Engagement | March 19, 2012
recognition & trust: key employee engagement drivers for a global economy
By brian katz
It’s daunting to think about competing in a global economy, especially when considering the obvious international roadblocks that can detail a business. Profits, goals and objectives can get lost in the quagmire of logistical, communications, tax, trade, political and cultural landmines that can come with working across countries and continents.
Fortunately, there is at least one constant upon which a business person can rely; a truism that holds from Moscow to Sydney, from Dubai to Rio, from Milwaukee to Beijing, and all points in between. And that is (drum roll, please): people like to be recognized and appreciated for their work and their contributions.

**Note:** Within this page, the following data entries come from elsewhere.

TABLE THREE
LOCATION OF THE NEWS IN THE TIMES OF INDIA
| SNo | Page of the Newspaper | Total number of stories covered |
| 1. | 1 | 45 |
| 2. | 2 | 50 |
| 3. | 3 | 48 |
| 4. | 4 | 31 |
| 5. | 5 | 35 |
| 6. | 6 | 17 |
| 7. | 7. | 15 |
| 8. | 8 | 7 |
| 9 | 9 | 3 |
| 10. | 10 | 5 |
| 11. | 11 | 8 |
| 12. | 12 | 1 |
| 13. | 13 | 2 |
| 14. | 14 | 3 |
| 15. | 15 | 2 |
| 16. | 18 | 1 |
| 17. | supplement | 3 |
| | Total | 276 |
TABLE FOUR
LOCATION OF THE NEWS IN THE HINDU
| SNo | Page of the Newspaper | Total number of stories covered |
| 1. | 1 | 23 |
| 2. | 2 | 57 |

You may not think that’s much of a revelation, but frankly, you should. This little piece of information is a tool. When properly used, it can enhance trust between you and the other person. And, as we all know, a high level of trust solves a lot of problems and salves a lot of blunders.

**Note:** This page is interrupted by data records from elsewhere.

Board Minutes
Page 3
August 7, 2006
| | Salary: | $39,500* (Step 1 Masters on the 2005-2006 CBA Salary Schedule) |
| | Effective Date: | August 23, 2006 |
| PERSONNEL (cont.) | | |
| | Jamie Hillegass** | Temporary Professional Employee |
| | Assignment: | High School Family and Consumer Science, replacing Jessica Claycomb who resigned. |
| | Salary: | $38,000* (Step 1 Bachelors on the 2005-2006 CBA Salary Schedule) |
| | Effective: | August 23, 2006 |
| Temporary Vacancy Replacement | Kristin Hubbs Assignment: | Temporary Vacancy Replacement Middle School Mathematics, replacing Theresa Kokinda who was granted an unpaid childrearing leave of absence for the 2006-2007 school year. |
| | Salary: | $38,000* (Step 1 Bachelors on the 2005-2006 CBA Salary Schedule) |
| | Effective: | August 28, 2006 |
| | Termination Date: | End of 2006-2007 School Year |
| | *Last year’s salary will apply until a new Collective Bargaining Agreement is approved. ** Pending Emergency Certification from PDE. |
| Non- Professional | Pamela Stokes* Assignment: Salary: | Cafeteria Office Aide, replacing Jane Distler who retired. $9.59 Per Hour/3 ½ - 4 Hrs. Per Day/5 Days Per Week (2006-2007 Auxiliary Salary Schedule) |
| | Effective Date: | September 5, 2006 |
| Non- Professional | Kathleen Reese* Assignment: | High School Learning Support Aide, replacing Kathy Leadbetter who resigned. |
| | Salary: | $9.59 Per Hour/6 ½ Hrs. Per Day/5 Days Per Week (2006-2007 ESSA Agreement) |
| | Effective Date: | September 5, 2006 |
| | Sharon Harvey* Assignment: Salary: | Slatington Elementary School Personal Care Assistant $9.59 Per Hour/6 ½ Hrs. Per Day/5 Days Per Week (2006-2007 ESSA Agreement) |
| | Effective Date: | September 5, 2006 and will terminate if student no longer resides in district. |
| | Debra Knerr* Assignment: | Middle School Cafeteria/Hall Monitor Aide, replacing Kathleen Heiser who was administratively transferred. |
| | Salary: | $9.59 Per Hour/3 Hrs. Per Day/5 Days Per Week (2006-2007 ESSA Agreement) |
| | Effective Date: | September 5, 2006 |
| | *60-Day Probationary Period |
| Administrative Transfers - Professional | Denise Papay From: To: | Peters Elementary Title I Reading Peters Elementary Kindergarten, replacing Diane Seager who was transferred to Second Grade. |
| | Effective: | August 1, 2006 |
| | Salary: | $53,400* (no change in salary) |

Recognition works because it requires communication, and communication is a key driver of trust. Obviously, communication occurs in many forms—it can’t always be about recognition—but, the advantage of recognition is that it is universally desired. Unless executed poorly or perfunctorily, it appeals to a human condition that innately craves validation that the recipient is more than a cog, that he is a contributor and appreciated. In short, it confirms the individual and his work are valued, which in turn imparts respect and dignity.
So, recognize a co-worker when they work overtime they put in to see a job through or tell a vendor how much you appreciate the fact his company consistently delivers on time. I know that’s what you are paying for, but appealing to that element of the human psyche that likes to be acknowledged for doing the job well will enhance the trust between you. In return, it will make it easier to have a delicate conversation when that vendor or colleague disappoints you, and the other party is more likely to work quickly to solve the problem.
There are too many things that can (and will) go awry as you work in the global arena. Take advantage of this one tool. It does not require a lot of research to assure that you do not commit a social faux pas.